Sepasang manik hitam itu mengedarkan pandangannya ke sekeliling ruangan tempatnya berada saat ini. Erwin dan Hanji sudah meninggalkan ruangan sejak lima belas menit yang lalu, meninggalkannya bersama mereka. Levi menoleh, kini sang kapten pasukan pengintai itu mulai memfokuskan pandangannya ke depan, tepatnya ke arah tujuh orang remaja yang masih terdiam kaku di depannya.

Sudah hampir dua puluh menit sejak kata terakhir terlontar dari mulut Erwin, dan tidak ada lagi yang bersuara sejak saat itu, bahkan setelah lewat dari lima belas menit sang komandan meninggalkan ruangan ini. Levi masih menatap intens ke arah para anggota squad barunya, bocah-bocah yang mulai saat ini akan menjadi bawahannya. Levi ingat tadi Erwin sempat berpesan padanya untuk memberi sepatah dua patah kata sambutan untuk para anggota barunya ini. Namun sepertinya sang komandan pirang itu melupakan betapa sulitnya bagi seorang Levi untuk menyusun kata-kata seperti itu.

"Ehem..." Menyerah setelah tidak berhasil menemukan kata-kata sambutannya, Levi hanya bisa berdeham dan hal itu sukses membuat semua kepala yang semula menunduk itu mengalihkan fokus mereka kepadanya.

"Kurasa tidak ada hal yang perlu dibicarakan lagi," ujar Levi memulai kata-katanya. "Jadi kusarankan kalian untuk segera mengangkat bokong kalian dan kembalilah ke kamar. Banyak hal yang harus dikerjakan besok."

Perintah. Mereka yang tahu bahwa perkataan sang Kapten adalah perintah mulai beranjak dari kursi masing-masing.

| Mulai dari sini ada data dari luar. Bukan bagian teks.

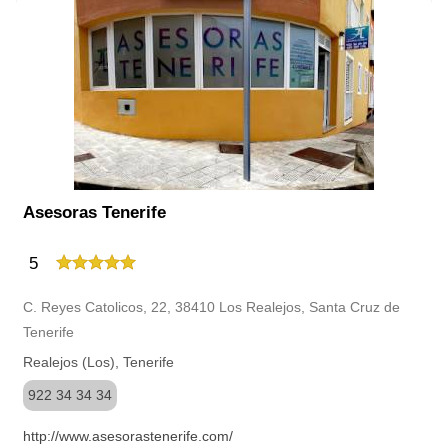
Asesoras Tenerife
5
C. Reyes Catolicos, 22, 38410 Los Realejos, Santa Cruz de
Tenerife
Realejos (Los), Tenerife
922 34 34 34
http://www.asesorastenerife.com/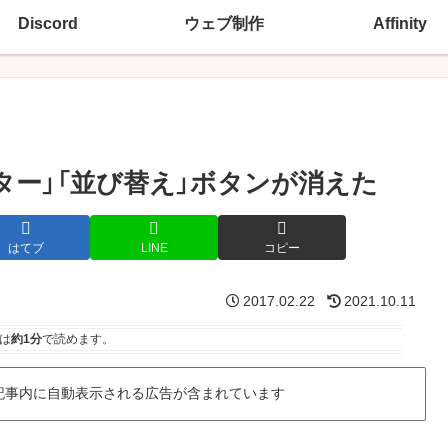
Discord
ウェブ制作
Affinity
ター」「並び替え」ボタンが消えた
はてブ
LINE
コピー
2017.02.22
2021.10.11
は
約1分
で読めます。
記事内に自動表示される広告が含まれています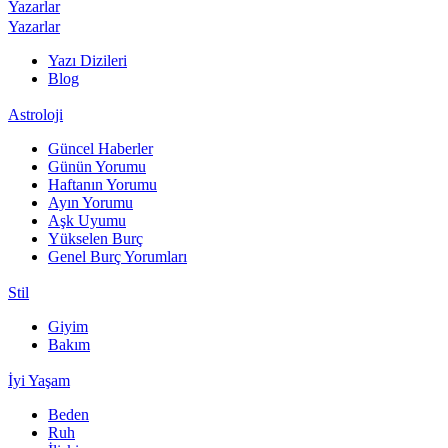
Yazarlar
Yazarlar
Yazı Dizileri
Blog
Astroloji
Güncel Haberler
Günün Yorumu
Haftanın Yorumu
Ayın Yorumu
Aşk Uyumu
Yükselen Burç
Genel Burç Yorumları
Stil
Giyim
Bakım
İyi Yaşam
Beden
Ruh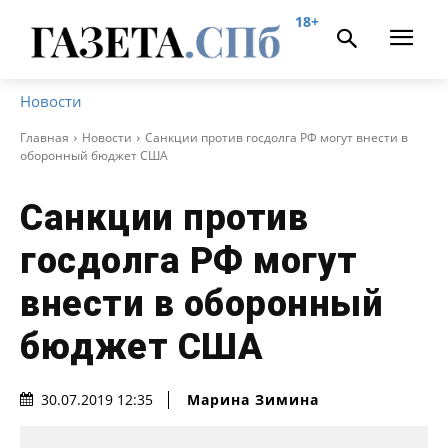
18+
Новости
Главная
Новости
Санкции против госдолга РФ могут внести в
оборонный бюджет США
Санкции против
госдолга РФ могут
внести в оборонный
бюджет США
Марина Зимина
30.07.2019 12:35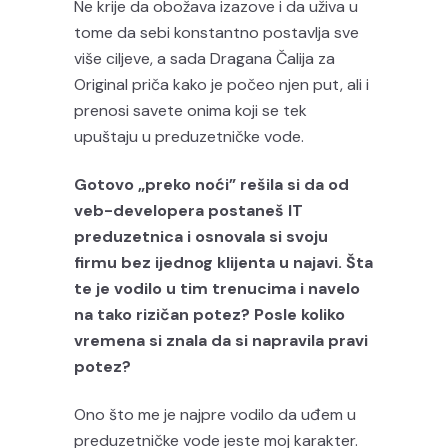
Ne krije da obožava izazove i da uživa u
tome da sebi konstantno postavlja sve
više ciljeve, a sada Dragana Čalija za
Original priča kako je počeo njen put, ali i
prenosi savete onima koji se tek
upuštaju u preduzetničke vode.
Gotovo „preko noći” rešila si da od
veb-developera postaneš IT
preduzetnica i osnovala si svoju
firmu bez ijednog klijenta u najavi. Šta
te je vodilo u tim trenucima i navelo
na tako rizičan potez? Posle koliko
vremena si znala da si napravila pravi
potez?
Ono što me je najpre vodilo da uđem u
preduzetničke vode jeste moj karakter.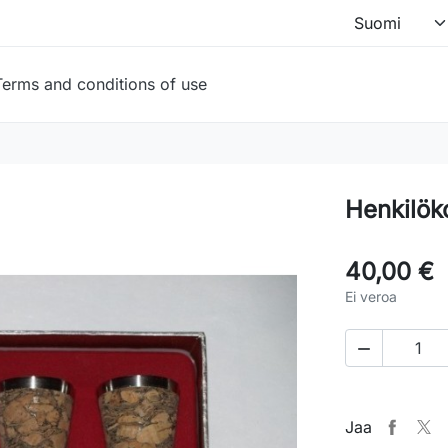
Terms and conditions of use
Henkilöko
40,00 €
Ei veroa

Jaa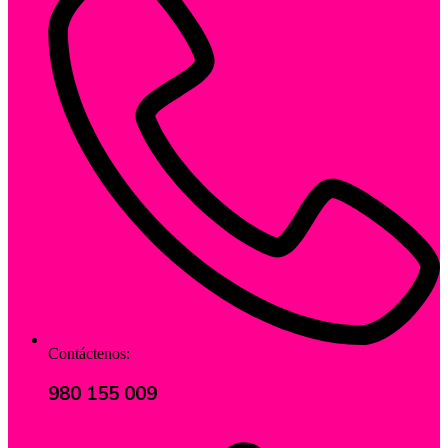
Contáctenos:
980 155 009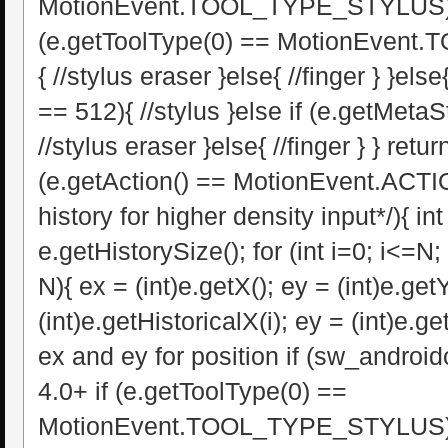
MotionEvent.TOOL_TYPE_STYLUS){ //
(e.getToolType(0) == MotionEven
{ //stylus eraser }else{ //finger } }els
== 512){ //stylus }else if (e.getMetaS
//stylus eraser }else{ //finger } } return
(e.getAction() == MotionEvent.ACTI
history for higher density input*/){ in
e.getHistorySize(); for (int i=0; i<=N; i
N){ ex = (int)e.getX(); ey = (int)e.getY
(int)e.getHistoricalX(i); ey = (int)e.get
ex and ey for position if (sw_androido
4.0+ if (e.getToolType(0) ==
MotionEvent.TOOL_TYPE_STYLUS){ //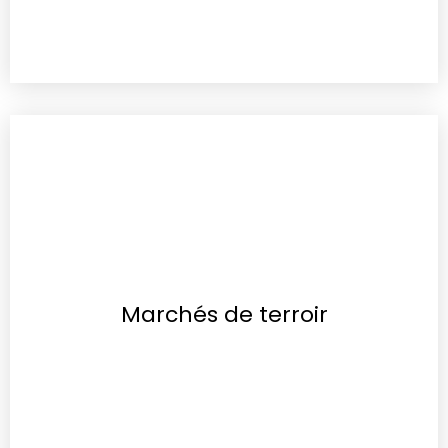
Marchés de terroir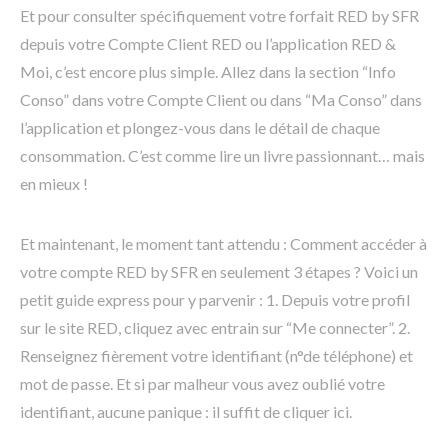
Et pour consulter spécifiquement votre forfait RED by SFR
depuis votre Compte Client RED ou l’application RED &
Moi, c’est encore plus simple. Allez dans la section “Info
Conso” dans votre Compte Client ou dans “Ma Conso” dans
l’application et plongez-vous dans le détail de chaque
consommation. C’est comme lire un livre passionnant… mais
en mieux !
Et maintenant, le moment tant attendu : Comment accéder à
votre compte RED by SFR en seulement 3 étapes ? Voici un
petit guide express pour y parvenir : 1. Depuis votre profil
sur le site RED, cliquez avec entrain sur “Me connecter”. 2.
Renseignez fièrement votre identifiant (n°de téléphone) et
mot de passe. Et si par malheur vous avez oublié votre
identifiant, aucune panique : il suffit de cliquer ici.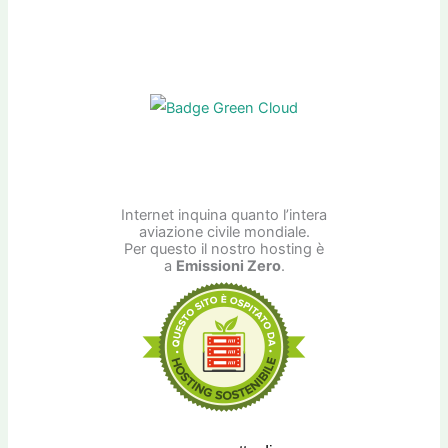
Internet inquina quanto l’intera
aviazione civile mondiale.
Per questo il nostro hosting è
a
Emissioni Zero
.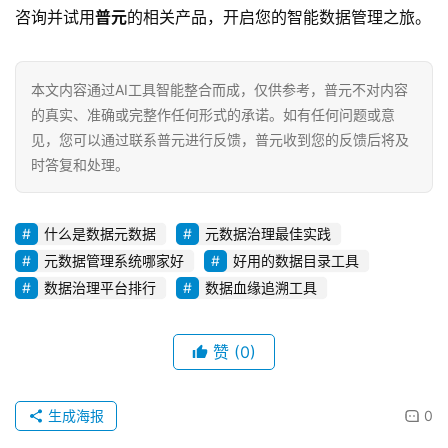
咨询并试用
普元
的相关产品，开启您的智能数据管理之旅。
本文内容通过AI工具智能整合而成，仅供参考，普元不对内容
的真实、准确或完整作任何形式的承诺。如有任何问题或意
见，您可以通过联系普元进行反馈，普元收到您的反馈后将及
时答复和处理。
什么是数据元数据
元数据治理最佳实践
元数据管理系统哪家好
好用的数据目录工具
数据治理平台排行
数据血缘追溯工具
赞
(0)
生成海报
0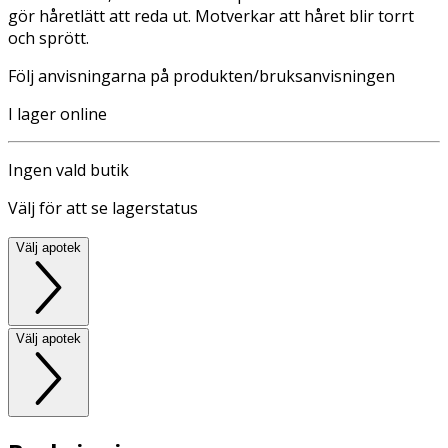
gör håretlätt att reda ut. Motverkar att håret blir torrt
och sprött.
Följ anvisningarna på produkten/bruksanvisningen
I lager online
Ingen vald butik
Välj för att se lagerstatus
Välj apotek
Välj apotek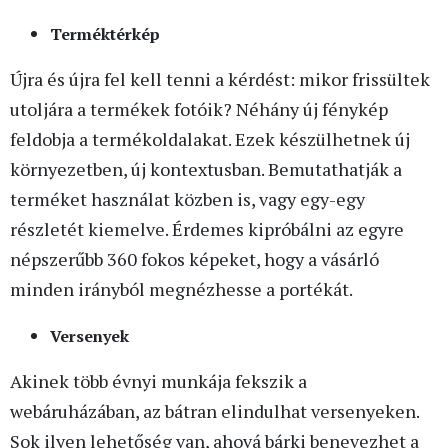
Terméktérkép
Újra és újra fel kell tenni a kérdést: mikor frissültek
utoljára a termékek fotóik? Néhány új fénykép
feldobja a termékoldalakat. Ezek készülhetnek új
környezetben, új kontextusban. Bemutathatják a
terméket használat közben is, vagy egy-egy
részletét kiemelve. Érdemes kipróbálni az egyre
népszerűbb 360 fokos képeket, hogy a vásárló
minden irányból megnézhesse a portékát.
Versenyek
Akinek több évnyi munkája fekszik a
webáruházában, az bátran elindulhat versenyeken.
Sok ilyen lehetőség van, ahová bárki benevezhet a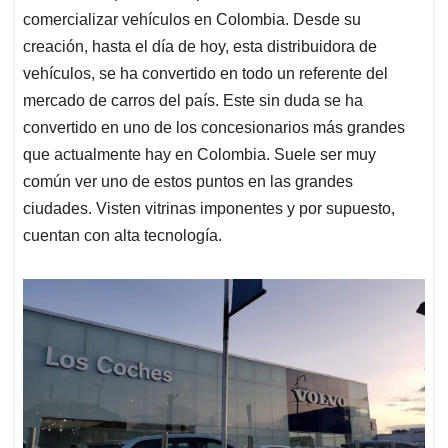
comercializar vehículos en Colombia. Desde su
creación, hasta el día de hoy, esta distribuidora de
vehículos, se ha convertido en todo un referente del
mercado de carros del país. Este sin duda se ha
convertido en uno de los concesionarios más grandes
que actualmente hay en Colombia. Suele ser muy
común ver uno de estos puntos en las grandes
ciudades. Visten vitrinas imponentes y por supuesto,
cuentan con alta tecnología.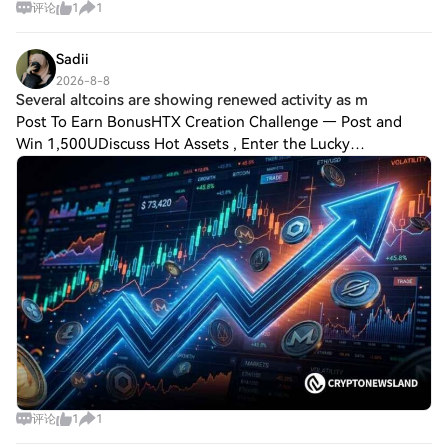
评论
1
1
Sadii
2026-8-8
Several altcoins are showing renewed activity as m
Post To Earn BonusHTX Creation Challenge — Post and
Win 1,500UDiscuss Hot Assets , Enter the Lucky
DrawSeveral altcoins are showing renewed activity as
market sentiment gradually improves. Infrastruct
评论
1
1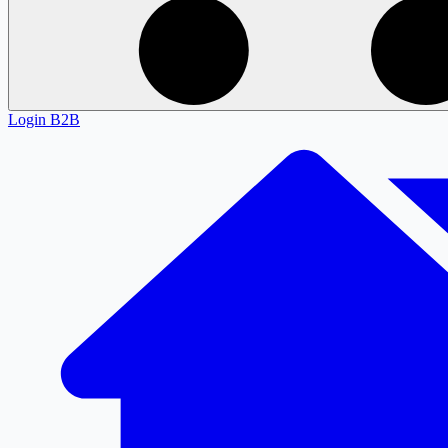
Login
B2B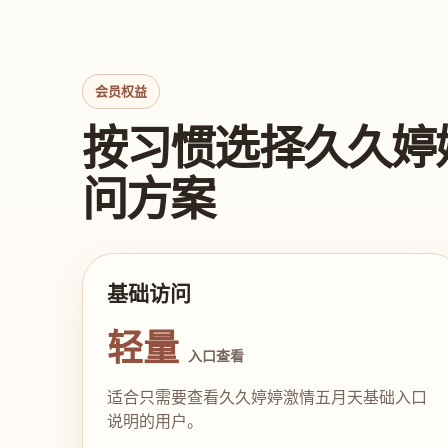
会员权益
按习惯选择久久婷
问方案
基础访问
轻量
入口查看
适合只需要查看久久婷婷激情五月天基础入口
说明的用户。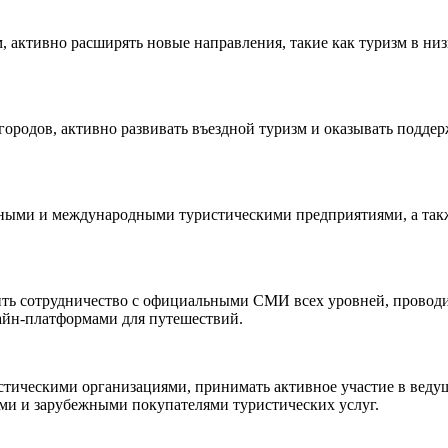
 активно расширять новые направления, такие как туризм в низ
городов, активно развивать въездной туризм и оказывать подде
нными и международными туристическими предприятиями, а такж
ить сотрудничество с официальными СМИ всех уровней, проводи
айн-платформами для путешествий.
тическими организациями, принимать активное участие в веду
ми и зарубежными покупателями туристических услуг.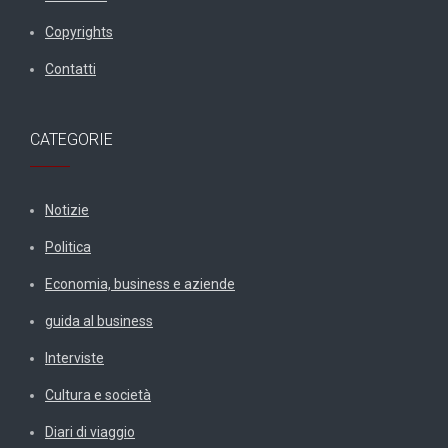
Copyrights
Contatti
CATEGORIE
Notizie
Politica
Economia, business e aziende
guida al business
Interviste
Cultura e società
Diari di viaggio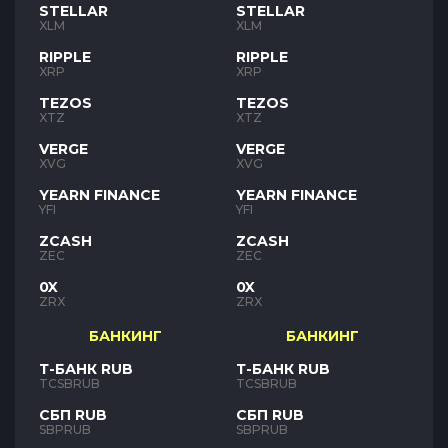
STELLAR
STELLAR
XLM
XLM
RIPPLE
RIPPLE
XRP
XRP
TEZOS
TEZOS
XTZ
XTZ
VERGE
VERGE
XVG
XVG
YEARN FINANCE
YEARN FINANCE
YFI
YFI
ZCASH
ZCASH
ZEC
ZEC
0X
0X
ZRX
ZRX
БАНКИНГ
БАНКИНГ
Т-БАНК RUB
Т-БАНК RUB
TCSBRUB
TCSBRUB
СБП RUB
СБП RUB
SBPRUB
SBPRUB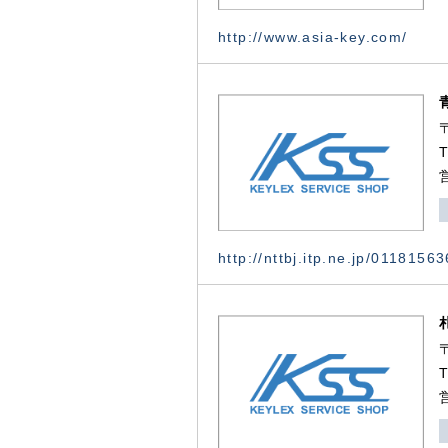
http://www.asia-key.com/
http://nttbj.itp.ne.jp/0118156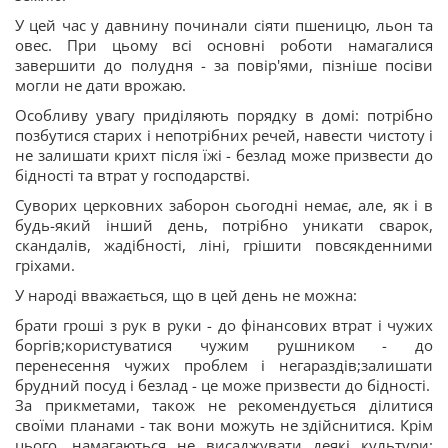
У цей час у давнину починали сіяти пшеницю, льон та
овес. При цьому всі основні роботи намагалися
завершити до полудня - за повір'ями, пізніше посіви
могли не дати врожаю.
Особливу увагу приділяють порядку в домі: потрібно
позбутися старих і непотрібних речей, навести чистоту і
не залишати крихт після їжі - безлад може призвести до
бідності та втрат у господарстві.
Суворих церковних заборон сьогодні немає, але, як і в
будь-який інший день, потрібно уникати сварок,
скандалів, жадібності, ліні, грішити повсякденними
гріхами.
У народі вважається, що в цей день не можна:
брати гроші з рук в руки - до фінансових втрат і чужих
боргів;користуватися чужим рушником - до
перенесення чужих проблем і негараздів;залишати
брудний посуд і безлад - це може призвести до бідності.
За прикметами, також не рекомендується ділитися
своїми планами - так вони можуть не здійснитися. Крім
цього, намагаються не висаджувати деякі культури: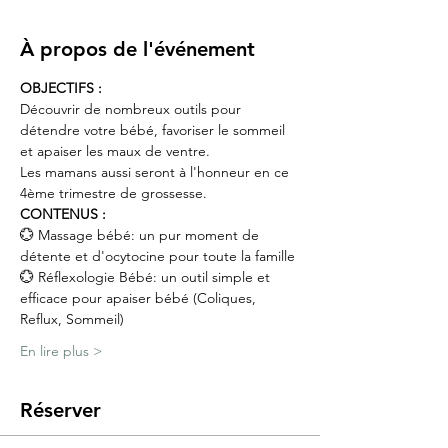
À propos de l'événement
OBJECTIFS :
Découvrir de nombreux outils pour 
détendre votre bébé, favoriser le sommeil 
et apaiser les maux de ventre.
Les mamans aussi seront à l'honneur en ce 
4ème trimestre de grossesse.
CONTENUS :
💮 Massage bébé: un pur moment de 
détente et d'ocytocine pour toute la famille 
💮 Réflexologie Bébé: un outil simple et 
efficace pour apaiser bébé (Coliques, 
Reflux, Sommeil)  
En lire plus >
Réserver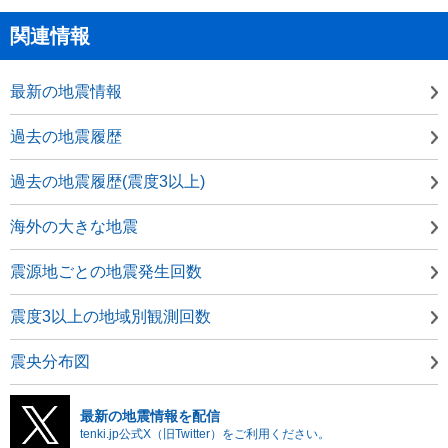
関連情報
最新の地震情報
過去の地震履歴
過去の地震履歴(震度3以上)
海外の大きな地震
震源地ごとの地震発生回数
震度3以上の地域別観測回数
震央分布図
最新の地震情報を配信
tenki.jp公式X（旧Twitter）をご利用ください。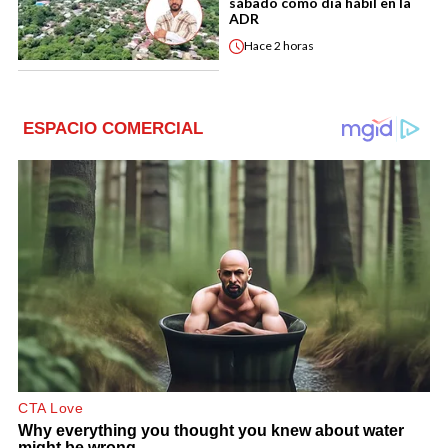
sábado como día hábil en la
ADR
Hace
2 horas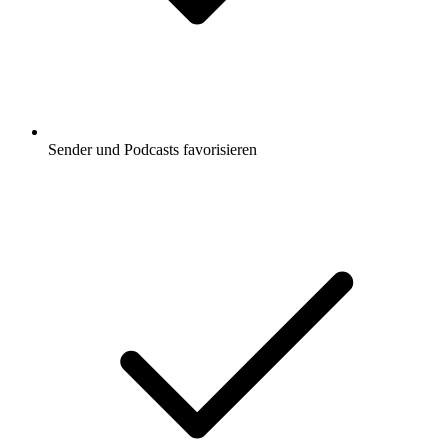
Sender und Podcasts favorisieren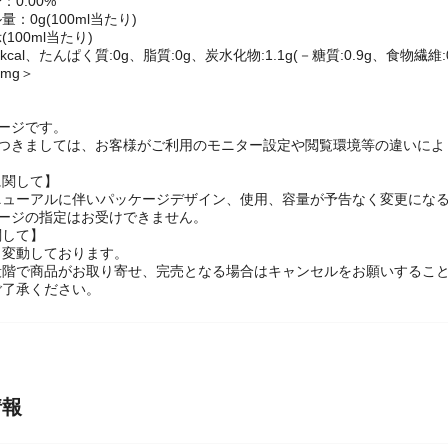
ァムK、スクラロース)
0.00%
：0g(100ml当たり)
100ml当たり)
cal、たんぱく質:0g、脂質:0g、炭水化物:1.1g(－糖質:0.9g、食物繊維:0.
mg＞
】
ージです。
につきましては、お客様がご利用のモニター設定や閲覧環境等の違いによ
に関して】
ニューアルに伴いパッケージデザイン、使用、容量が予告なく変更になる
ケージの指定はお受けできません。
関して】
々変動しております。
段階で商品がお取り寄せ、完売となる場合はキャンセルをお願いするこ
ご了承ください。
情報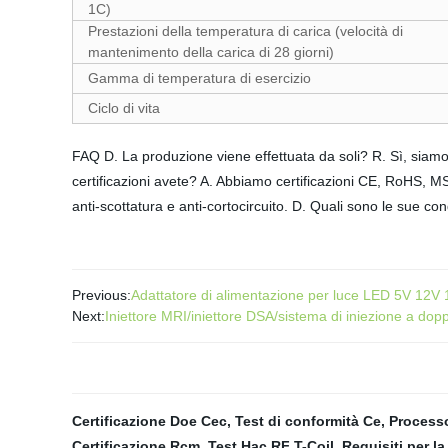
1C)
Prestazioni della temperatura di carica (velocità di
mantenimento della carica di 28 giorni)
Gamma di temperatura di esercizio
Ciclo di vita
FAQ D. La produzione viene effettuata da soli? R. Sì, sia
certificazioni avete? A. Abbiamo certificazioni CE, RoHS, MSD
anti-scottatura e anti-cortocircuito. D. Quali sono le sue 
Previous:
Adattatore di alimentazione per luce LED 5V 12V 1
Next:
Iniettore MRI/iniettore DSA/sistema di iniezione a dopp
Certificazione Doe Cec
,
Test di conformità Ce
,
Processo
Certificazione Rcm
,
Test Hac RF T-Coil
,
Requisiti per la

"Ka-kalau begitu kami permisi Kapten. Se-selamat malam." Armin Arlert, pemuda manis itu membungkukkan badan dan mohon undur diri diikuti oleh rekan-rekannya yang lain.

"Hm."

Satu kata sudah cukup bagi Levi, selanjutnya ia hanya menatap bocah-bocah anggota barunya itu dalam diam. Huh, ia kini kembali memiliki anggota squad setelah hampir semua anggota squad sebelumnya tewas. Levi menghela napas perlahan, walaupun ia tidak pernah menunjukkan atau mengutarakannya secara gamblang, namun ia sedikit berharap lebih pada bocah-bocah itu. Levi menoleh ke pintu ruangan dimana satu persatu anggota barunya mulai melangkah keluar.

Mikasa Ackerman, Armin Arlert, Jean Kirstein, Chista Lenz, Sasha Braus, Connie Springer, dan...

Eh? Kenapa cuma enam? Seharusnyakan?

"Kapten."

.

.

.

.

.

Disclaimer: Shingeki no Kyojin (c) Hajime Isayama

Laskar Pelangi (c) Nidji

.

Rate: T

.

Genre: Friendship, Family, Romance

.

Levi's squad relationship, slight RivaEre

.

.

.

Dedicated for Levi Song Fest 2016

.

Day 4: Indonesian

.

Prompt: Laskar Pelangi (Nidji)

.

.

.

'Squad'

.

Present by Kazuki Yuki

.

.

.

.

.

Levi menatap datar kepada sosok remaja berambut cokelat yang kini berdiri di hadapannya. "Kenapa kau masih disini, bocah?" Eren tersenyum kecil, ia menarik sebuah kursi dan meletakkannya di depan kursi sang Kapten.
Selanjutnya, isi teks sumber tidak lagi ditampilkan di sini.